Ma ciò che resta al di sopra di tutto, quando si arriva all’ultima pagina –Radioso mattino. Diffuse/di luce acque cullate./E del mare placato la gran quiete –, è la consapevolezza di aver fatto un percorso nella bellezza: è colta in ogni elemento del  creato, nei fiori, nelle piante, nel canto degli uccelli, nelle albe, nei tramonti, nella luce  e nel buio,  nella notte  piena di echi e di stelle, nella luna e nel mare. Non la bellezza oggettivamente descritta, come fotografata, bensì quella percepita, capace di suscitare emozioni profonde, individuata in ogni elemento ed in ogni momento dell’esistenza, compreso il dolore.

Proprio questa possibilità di riconoscere la bellezza che ci è stata concessa  diventa elemento salvifico. Se non si possono evitare la sofferenza, l’assenza, il distacco, il vuoto, se si cerca la pace, non è solo il calar della sera che  porta la pace,  bensì la contemplazione della bellezza: può essere la luna che non ti lascia solo, anche nelle notti gelide: ”La luna stanotte è un asfodelo/il cielo un quarzo irrigidito/sepolti nel gelo gli alberi spogliati”. O la vastità del mare, “giardino di fiori bianchi”, che regala “estasi e quiete”.  Bellezza è ciò che non finisce mai di stupire, consola e porta l’innalzamento dello spirito.

I versi -prevalentemente endecasillabi- di Giulio Di Fonzo, docente di letteratura italiana moderna e contemporanea all’Università di Tor Vergata, scorrono musicali e fluidi, creando sonorità, evocando odori e  colori: “E verso sera al crepitio dei fuochi/fuori del lago lungo fitte siepi,/non so se farfalle o petali di fiori”; con l’allitterazione che diventa sonorità :“azzurrina e sonora un’onda s’alza/ s’increspa, s’incorolla, splende”.

Tra i molti rimandi letterari sono chiaramente riconoscibili Petrarca, Leopardi, Carducci, Montale.

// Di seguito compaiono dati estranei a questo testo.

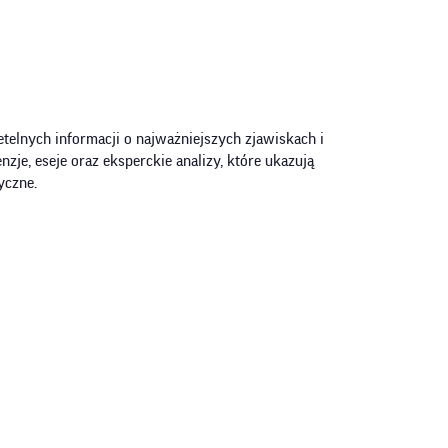
telnych informacji o najważniejszych zjawiskach i
zje, eseje oraz eksperckie analizy, które ukazują
yczne.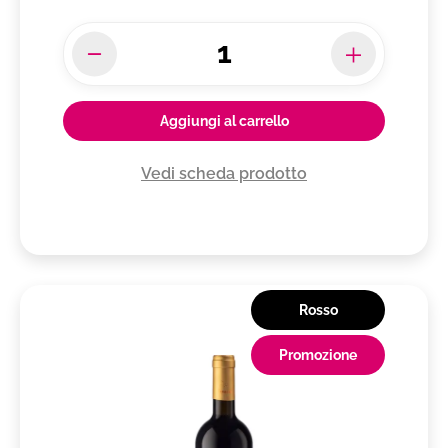
Aggiungi al carrello
Vedi scheda prodotto
Rosso
Promozione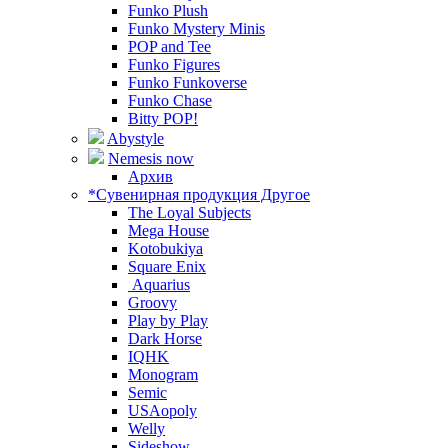
Funko Plush
Funko Mystery Minis
POP and Tee
Funko Figures
Funko Funkoverse
Funko Chase
Bitty POP!
Abystyle
Nemesis now
Архив
*Сувенирная продукция Другое
The Loyal Subjects
Mega House
Kotobukiya
Square Enix
Aquarius
Groovy
Play by Play
Dark Horse
IQHK
Monogram
Semic
USAopoly
Welly
Sideshow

Ma c’è anche l’eco dei baci catulliani: “ai miei piccoli baci tu sorridi/vacilli un poco e ti ritrai”. Insieme a evocazioni di bellezza classica, come il nascere di Venere dall’onda: “Io attendo da quell’empito la grazia,/la viva tua rinascita da un’onda”.

Marisa Cecchetti

Marisa Cecchetti vive a Lucca. Insegnante di Lettere, ha collaborato a varie riviste e testate culturali. Tra le sue ultime pubblicazioni i racconti Maschile femminile plurale (Giovane Holden 2012), il romanzo Il fossato (Giovane Holden 2014), la silloge Come di solo andata (Il Foglio 2013). Ha tradotto poesie di Barolong Seboni pubblicate da LietoColle (2010): Nell’aria inquieta del Kalahari.